The meeting kicked off Friday morning with a general session for all attendees, where grantees and SMAB members were called on stage amid raucous cheers from the crowd of approximately 300 volunteers from across the country. The mutual admiration between the scientists and volunteers was palpable.
“I was so grateful to be invited to this meeting – what a fabulous event,” commented Giulio Draetta, MD, PhD, director of the MD Anderson Institute for Applied Cancer Science and the principal investigator of a $1 million Research Acceleration Network Grant awarded in 2014, funded to honor the legacy of Skip Viragh.
He continued, “I’m not used to that sort of attention, though – being onstage with all the cheering and photo-taking was a bit of a stretch for an introverted guy like me!”
Approximately 100 researchers and guests then transitioned to the scientific meeting, which consisted of expert-moderated sessions that highlighted hot topics in pancreatic cancer research and included sharply focused talks and time for robust discussion.
Topics discussed ranged from improving early detection for the disease and understanding how pancreatic cancer cells metabolize (break down) nutrients differently from healthy cells to strategies to harness the patient’s immune system to fight off their tumor.

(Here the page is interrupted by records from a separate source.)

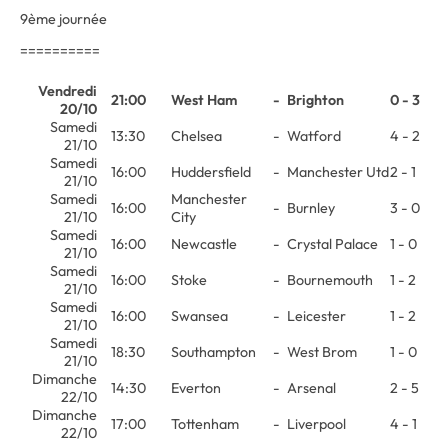
9ème journée
==========
Vendredi
21:00
West Ham
-
Brighton
0 - 3
20/10
Samedi
13:30
Chelsea
-
Watford
4 - 2
21/10
Samedi
16:00
Huddersfield
-
Manchester Utd
2 - 1
21/10
Samedi
Manchester
16:00
-
Burnley
3 - 0
21/10
City
Samedi
16:00
Newcastle
-
Crystal Palace
1 - 0
21/10
Samedi
16:00
Stoke
-
Bournemouth
1 - 2
21/10
Samedi
16:00
Swansea
-
Leicester
1 - 2
21/10
Samedi
18:30
Southampton
-
West Brom
1 - 0
21/10
Dimanche
14:30
Everton
-
Arsenal
2 - 5
22/10
Dimanche
17:00
Tottenham
-
Liverpool
4 - 1
22/10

“We were thrilled with the energy and participation in the room,” said Lynn Matrisian, PhD, MBA, our chief research officer. “Gatherings like these reinvigorate researchers to return to their labs and clinics and fight even harder against this disease.”
The volunteers and researchers came together again on Friday night for a Southwestern-themed evening of delicious barbecue, enthusiastic country line-dancing and opportunities for our early-career grantees to present their projects via poster presentations.

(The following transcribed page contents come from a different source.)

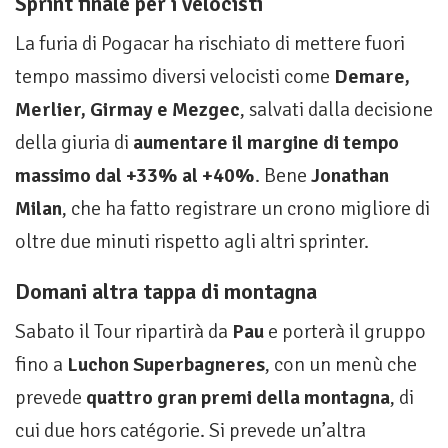
Sprint finale per i velocisti
La furia di Pogacar ha rischiato di mettere fuori
tempo massimo diversi velocisti come
Demare,
Merlier, Girmay e Mezgec
, salvati dalla decisione
della giuria di
aumentare il margine di tempo
massimo dal +33% al +40%
. Bene
Jonathan
Milan
, che ha fatto registrare un crono migliore di
oltre due minuti rispetto agli altri sprinter.
Domani altra tappa di montagna
Sabato il Tour ripartirà da
Pau
e porterà il gruppo
fino a
Luchon Superbagneres
, con un menù che
prevede
quattro gran premi della montagna
, di
cui due hors catégorie. Si prevede un’altra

Saturday provided another half-day of scientific presentations, which included an in-depth case report of a project funded by us in its early, basic science phase, and following the project’s trajectory to clinical testing and the development of a biotechnology company.
The final session on Saturday focused on personalized, or precision, medicine, and our very own Matrisian was one of the speakers. She discussed our Know Your TumorSM precision medicine service and other highly promising upcoming initiatives being undertaken by our organization.
Following the meeting, Matrisian noted, “It fills us with tremendous hope, knowing that these brilliant and passionate scientists and clinicians are moving us closer each and every day to our goal of doubling pancreatic cancer survival by 2020.”